Washington, D.C. — Patients Rising strongly opposes the substitute amendment to SB271 (House Substitute 26109393D) now under consideration in the Virginia General Assembly. The proposal would extend the federal Medicare drug price negotiation program’s “Maximum Fair Price” beyond Medicare and apply it across Virginia’s broader healthcare market.
While the bill is presented as a solution to drug affordability, it raises serious concerns for patients who depend on consistent access to the medicines their doctors prescribe.
The substitute would effectively apply federal price controls to parts of Virginia’s healthcare system that were never intended to be part of the Medicare negotiation program. Policies like this may sound appealing, but they do not guarantee that patients will see lower costs at the pharmacy counter and could create new risks for access to treatments.

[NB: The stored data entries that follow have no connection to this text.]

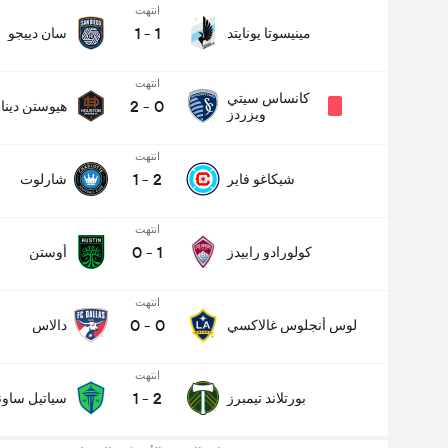
انتهت
1
-
1
مينيسوتا يونايتد
سان دييجو
انتهت
كانساس سيتي
2
-
0
هيوستن دينا
ويزردز
انتهت
1
-
2
شيكاغو فاير
شارلوت
انتهت
0
-
1
كولورادو رابيدز
أوستن
انتهت
0
-
0
لوس أنجلوس غالاكسي
دالاس
انتهت
1
-
2
بورتلاند تيمبرز
سياتيل ساون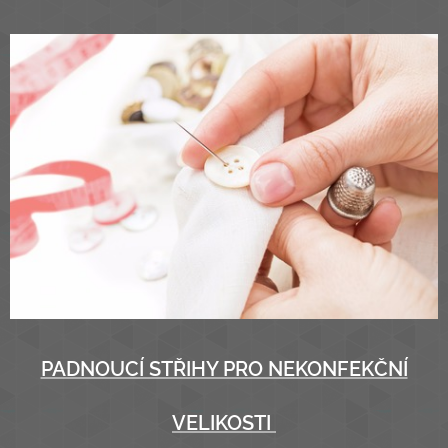
PADNOUCÍ STŘIHY PRO NEKONFEKČNÍ
VELIKOSTI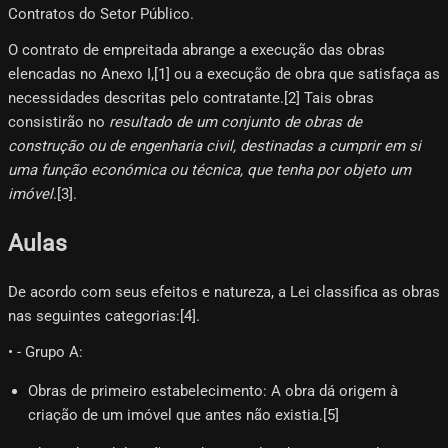
Contratos do Setor Público.
O contrato de empreitada abrange a execução das obras
elencadas no Anexo I,[1]​ ou a execução de obra que satisfaça as
necessidades descritas pelo contratante.[2]​ Tais obras
consistirão no
resultado de um conjunto de obras de
construção ou de engenharia civil, destinadas a cumprir em si
uma função económica ou técnica, que tenha por objeto um
imóvel
.[3]​.
Aulas
De acordo com seus efeitos e natureza, a Lei classifica as obras
nas seguintes categorias:[4]​.
• - Grupo A:
Obras de primeiro estabelecimento: A obra dá origem à
criação de um imóvel que antes não existia.[5]​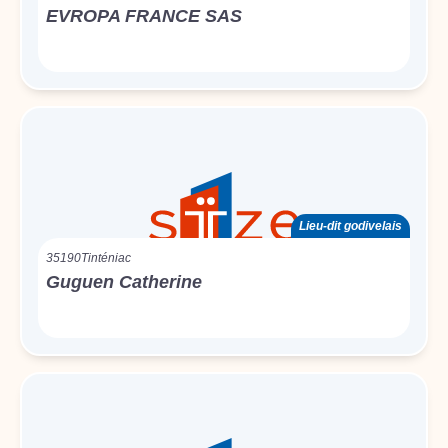
EVROPA FRANCE SAS
Lieu-dit godivelais
35190
Tinténiac
Guguen Catherine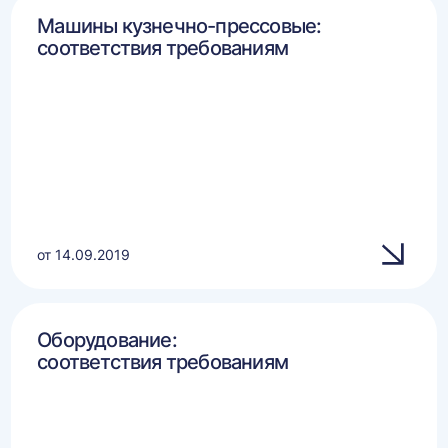
Машины кузнечно-прессовые:
соответствия требованиям
от 14.09.2019
Оборудование:
соответствия требованиям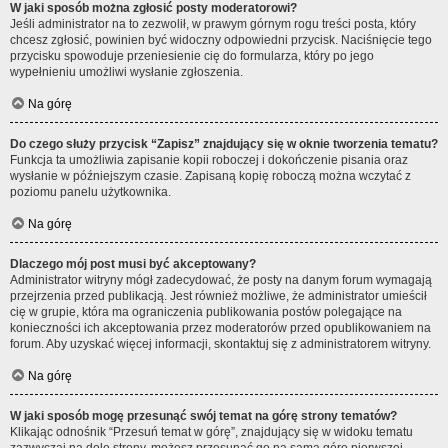
W jaki sposób można zgłosić posty moderatorowi?
Jeśli administrator na to zezwolił, w prawym górnym rogu treści posta, który
chcesz zgłosić, powinien być widoczny odpowiedni przycisk. Naciśnięcie tego
przycisku spowoduje przeniesienie cię do formularza, który po jego
wypełnieniu umożliwi wysłanie zgłoszenia.
Na górę
Do czego służy przycisk “Zapisz” znajdujący się w oknie tworzenia tematu?
Funkcja ta umożliwia zapisanie kopii roboczej i dokończenie pisania oraz
wysłanie w późniejszym czasie. Zapisaną kopię roboczą można wczytać z
poziomu panelu użytkownika.
Na górę
Dlaczego mój post musi być akceptowany?
Administrator witryny mógł zadecydować, że posty na danym forum wymagają
przejrzenia przed publikacją. Jest również możliwe, że administrator umieścił
cię w grupie, która ma ograniczenia publikowania postów polegające na
konieczności ich akceptowania przez moderatorów przed opublikowaniem na
forum. Aby uzyskać więcej informacji, skontaktuj się z administratorem witryny.
Na górę
W jaki sposób mogę przesunąć swój temat na górę strony tematów?
Klikając odnośnik “Przesuń temat w górę”, znajdujący się w widoku tematu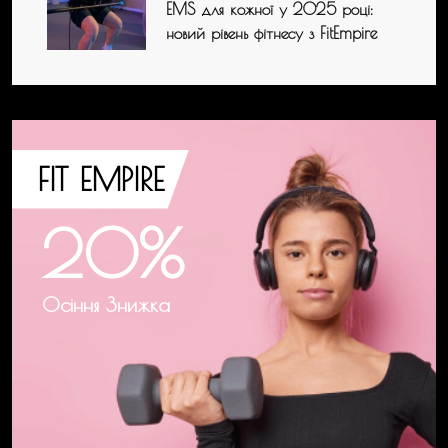
EMS для кожної у 2025 році:
новий рівень фітнесу з FitEmpire
FIT EMPIRE
20%
Осіння Знижка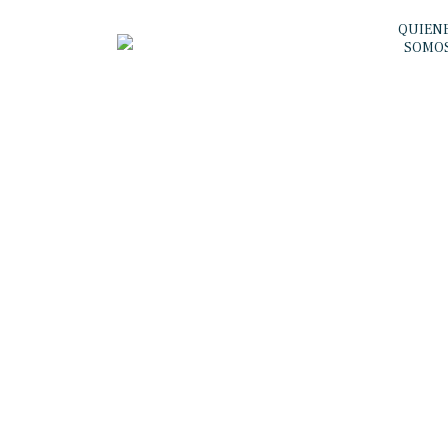
QUIEN
SOMO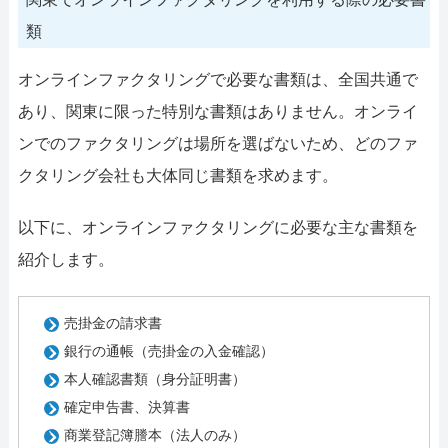
類
オンラインファクタリングで必要な書類は、全国共通で
あり、関東に限った特別な書類はありません。オンライ
ンでのファクタリングは場所を選ばないため、どのファ
クタリング会社も大体同じ書類を求めます。
以下に、オンラインファクタリングに必要な主な書類を
紹介します。
売掛金の請求書
銀行の通帳（売掛金の入金確認）
本人確認書類（身分証明書）
確定申告書、決算書
商業登記簿謄本（法人のみ）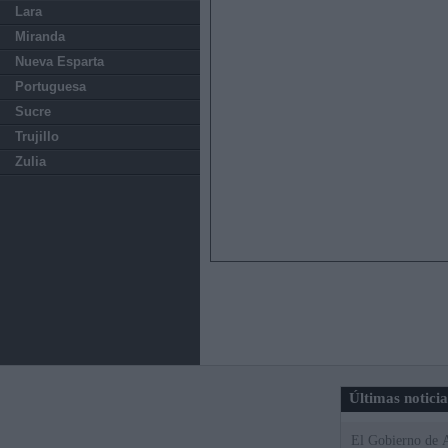
Lara
Miranda
Nueva Esparta
Portuguesa
Sucre
Trujillo
Zulia
Últimas notici
El Gobierno de A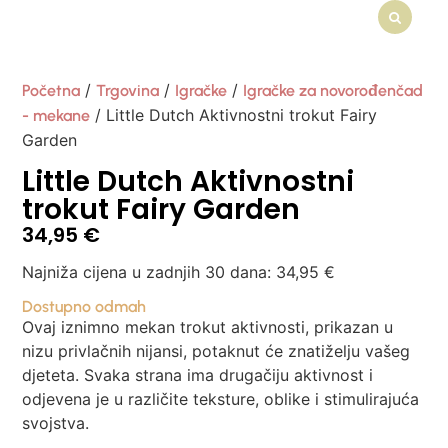
/
/
/
Početna
Trgovina
Igračke
Igračke za novorođenčad
/ Little Dutch Aktivnostni trokut Fairy
- mekane
Garden
Little Dutch Aktivnostni
trokut Fairy Garden
34,95
€
Najniža cijena u zadnjih 30 dana:
34,95
€
Dostupno odmah
Ovaj iznimno mekan trokut aktivnosti, prikazan u
nizu privlačnih nijansi, potaknut će znatiželju vašeg
djeteta. Svaka strana ima drugačiju aktivnost i
odjevena je u različite teksture, oblike i stimulirajuća
svojstva.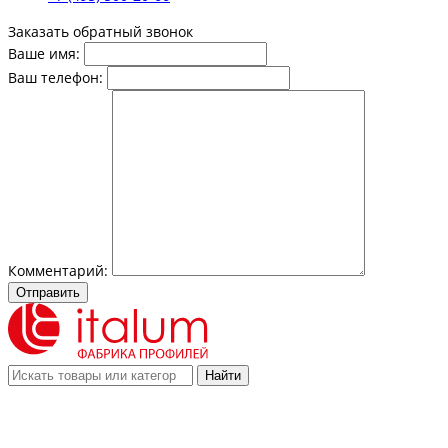
Заказать обратный звонок
Ваше имя:
Ваш телефон:
Комментарий:
Отправить
Найти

“This proposal focuses on government price caps rather than the real problem patients face — what they pay out-of-pocket,” said Terry Wilcox, Co-Founder and Chief Mission Officer of Patients Rising. “Patients don’t experience the healthcare system through policy theory. They experience it when they stand at the pharmacy counter wondering if they can afford the medicine their doctor prescribed.”
The substitute also creates a new state advisory panel focused on prescription drug pricing and would impose civil penalties tied to the federally negotiated Medicare price for certain drugs. Patients Rising believes policies that reach this far into healthcare markets should be evaluated carefully to ensure they actually benefit patients.
Another important concern is the limited number of patients who could realistically see any benefit from policies tied to the first group of federally negotiated drugs.
Nationally, only a small portion of Americans use these medicines. In Virginia, fewer than two percent of residents outside Medicare would potentially be affected. Even for those patients, the bill contains no clear guarantee that any savings would reach them directly in the form of lower out-of-pocket costs.
At the same time, applying federal price controls across broader healthcare markets risks unintended consequences that could ultimately affect access to medicines for many more patients.
“Patients need real relief from healthcare costs,” Wilcox said. “But policies that focus on setting prices instead of fixing what patients actually pay can miss the mark. Patients deserve solutions that lower costs at the pharmacy counter without putting access to treatment at risk.”
Patients Rising believes meaningful affordability reforms should focus on the barriers patients face every day, including high deductibles, complex insurance benefit designs, and opaque pricing practices that prevent savings from reaching patients.
Patients Rising urges Virginia lawmakers to reconsider this substitute amendment and instead pursue patient-centered solutions that improve affordability while protecting access to the medicines patients rely on.